-- PROVIDED TEXT follows --

The days of giant PCs are over: no more rumbling, plastic behemoths wedged between piles of floppy disks and a continuous feed printer emitting the sounds of a minor rocket. The march of technology kept its steady pace, and now most homes have new sleek PCs and a decorative plant where the trash compactor-sized CPU used to be. But 2015 marks the fifth year of declining PC sales. And, with the release of Windows 10, PC shipments are expected to continue to decline, as most people are waiting to upgrade their PC until the Windows 10 license runs out in 2017. But even when the renewal window ends, the IDC doesn't see a solid recovery in PC sales until...well, ever.
The new Windows 10 on a laptop.
The reason behind the steady decline is due mostly to the widespread adoption of mobile culture among consumers. The concept of sitting at a home computer is downright peculiar to millenials, most of whom are more familiar with tapping than typing, and if it can't be done on a phone, then the next best thing is a MacBook. PCs have become synonymous with bloatware, bugs, and viruses: why struggle with a computer that is inevitably going to become infected? And why buy a computer when most tasks can be performed on a smartphone?
Businesses are moving away from desktops into either laptops or tablets, and that spells bad news for companies like Intel, which slashed its revenue projection by $1 billion after citing weak PC sales. Other companies are going to shift focus from traditional PC hardware to smaller, smarter processors; in this climate, adaptation is survival.
But that's not to say the PC is gone just yet. Gamers still rely on them for graphics-heavy playing experiences, and many industries use them for performing powerful tasks that a tablet or laptop couldn't handle. The real test will be when 2-in-1s, laptops, and smartphones become as powerful as PCs--and that's just around the corner.

-- PROVIDED TEXT concluded --
-- GIVEN RECORDS follows --

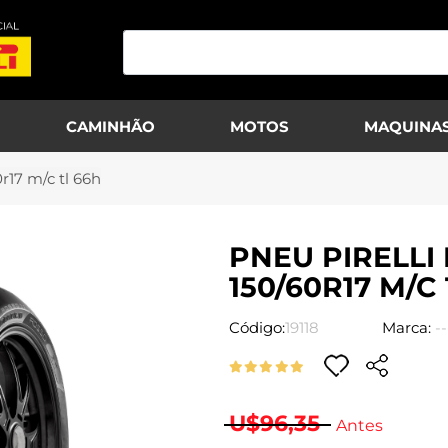
CAMINHÃO
MOTOS
MAQUINAS
0r17 m/c tl 66h
PNEU PIRELLI 
150/60R17 M/C
Código:
19118
Marca:
--
U$96,35
Antes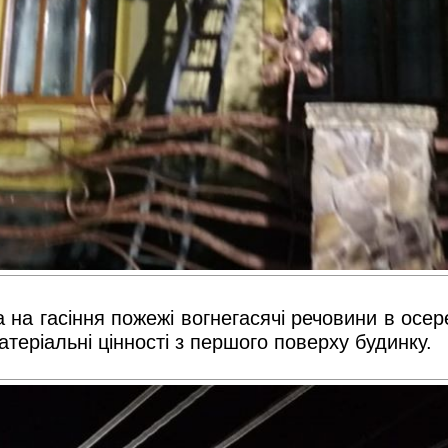
на гасіння пожежі вогнегасячі речовини в осер
атеріальні цінності з першого поверху будинку.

-- GIVEN RECORDS concluded --

ACTIVITIES –
1. For each statement about the text on declining PC sales, answer yes or no and quote the exact words of the text that decide it: (a) 2015 is the fifth year of falling PC sales; (b) Intel raised its revenue projection; (c) gamers have stopped using PCs.
2. Retype the passage of the text on declining PC sales that begins at the words "The days of" and stops after the words "sales until...well, ever.".
None of the rows are needed here.

ANSWERS BY ITEM –
1.
(a) Yes: "But 2015 marks the fifth year of declining PC sales."
(b) No: "which slashed its revenue projection by $1 billion after citing weak PC sales"
(c) No: "Gamers still rely on them for graphics-heavy playing experiences"

2.
The days of giant PCs are over: no more rumbling, plastic behemoths wedged between piles of floppy disks and a continuous feed printer emitting the sounds of a minor rocket. The march of technology kept its steady pace, and now most homes have new sleek PCs and a decorative plant where the trash compactor-sized CPU used to be. But 2015 marks the fifth year of declining PC sales. And, with the release of Windows 10, PC shipments are expected to continue to decline, as most people are waiting to upgrade their PC until the Windows 10 license runs out in 2017. But even when the renewal window ends, the IDC doesn't see a solid recovery in PC sales until...well, ever.